With more than $435 million in outstanding convertible notes and Tilray still losing money hand over fist, its survival is not guaranteed.

IMAGE SOURCE: AMERICAN AIRLINES.

American Airlines Group

Finally, despite being one of the top-10 most-held stocks on the entire platform, American Airlines Group (NASDAQ:AAL) probably won’t survive without seeking a reorganization through bankruptcy protection.

If there’s a bright side for American Airlines, it’s that the company has been able to access capital during the steepest economic downturn in decades. The company was able to raise billions through convertible debt offerings and newly issued stock. American Airlines also qualified for a coronavirus disease 2019 (COVID-19) relief loan of $5.5 billion — but that’s where the good news stops.

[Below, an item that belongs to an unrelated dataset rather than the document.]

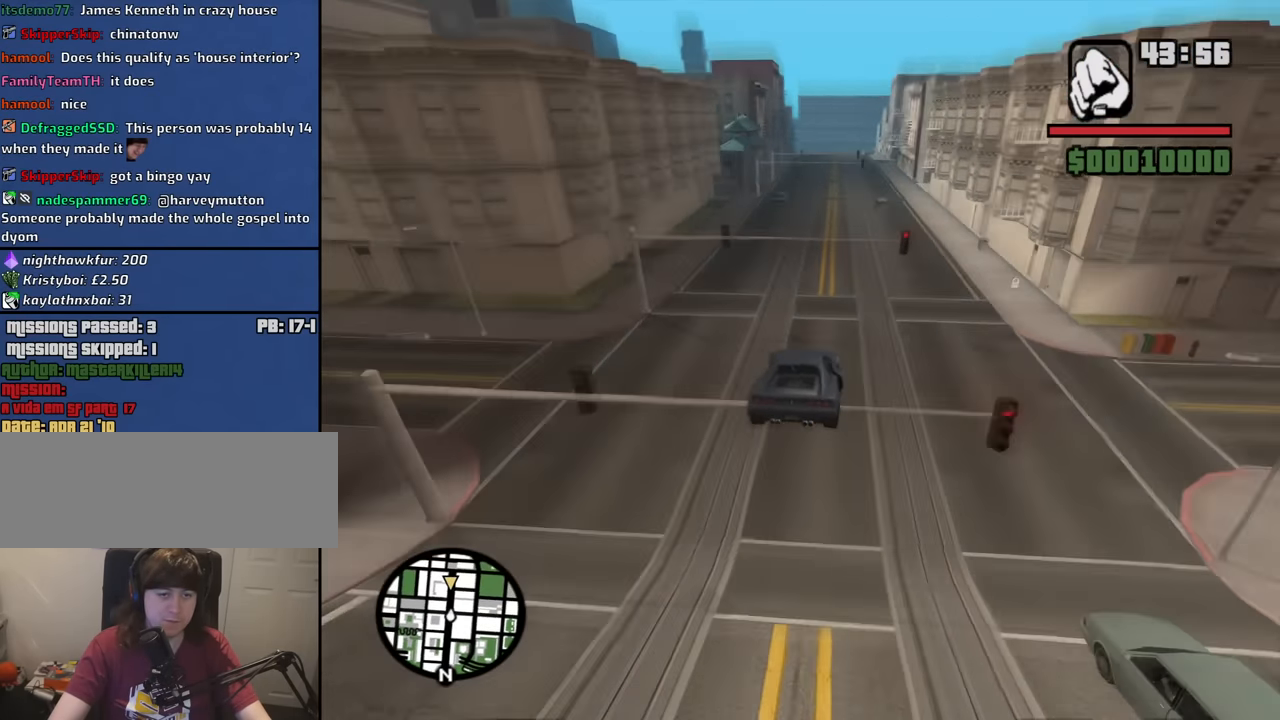
{"keys": ["w"], "mouse": [], "events": []}
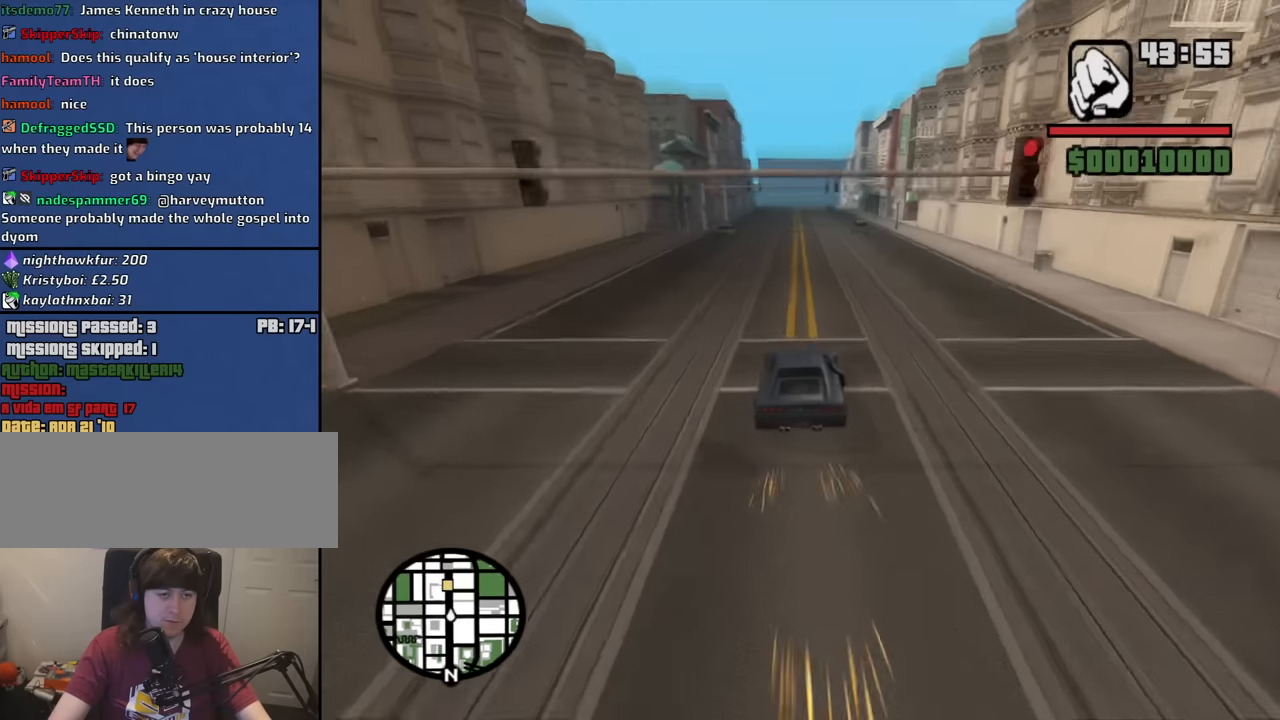
{"keys": ["w"], "mouse": [], "events": [[433, "a", "down"], [483, "a", "up"]]}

Fundamentally speaking, the airline industry looks like damaged goods. It’s impossible to tell when passengers are going to feel comfortable taking to the skies again. That’s a big problem for a company that’s piled on debt like no other airline stock, and that operates in a capital-intensive but low-margin industry.

As my airline-focused Foolish colleague Adam Levine-Weinberg pointed out in 2018, American Airlines retired commercial planes well before their usage period was up. By updating its fleet, the company buried itself in debt that minimized its financial flexibility before COVID-19 hit.

As of the most recent quarter, American Airlines had $9.8 billion in cash and cash equivalents, but was sitting on $40.1 billion in total debt. Even after suspending share buybacks and dividend payments, the company’s future isn’t guaranteed. It’ll be crushed by higher interest payment for years to come, and it’s forecast to lose $1.4 billion in 2021, according to Wall Street’s current consensus.

Put simply, the airline industry isn’t built to withstand more than a light economic hiccup. The stiff breeze created by COVID-19 could be enough to topple American Airlines.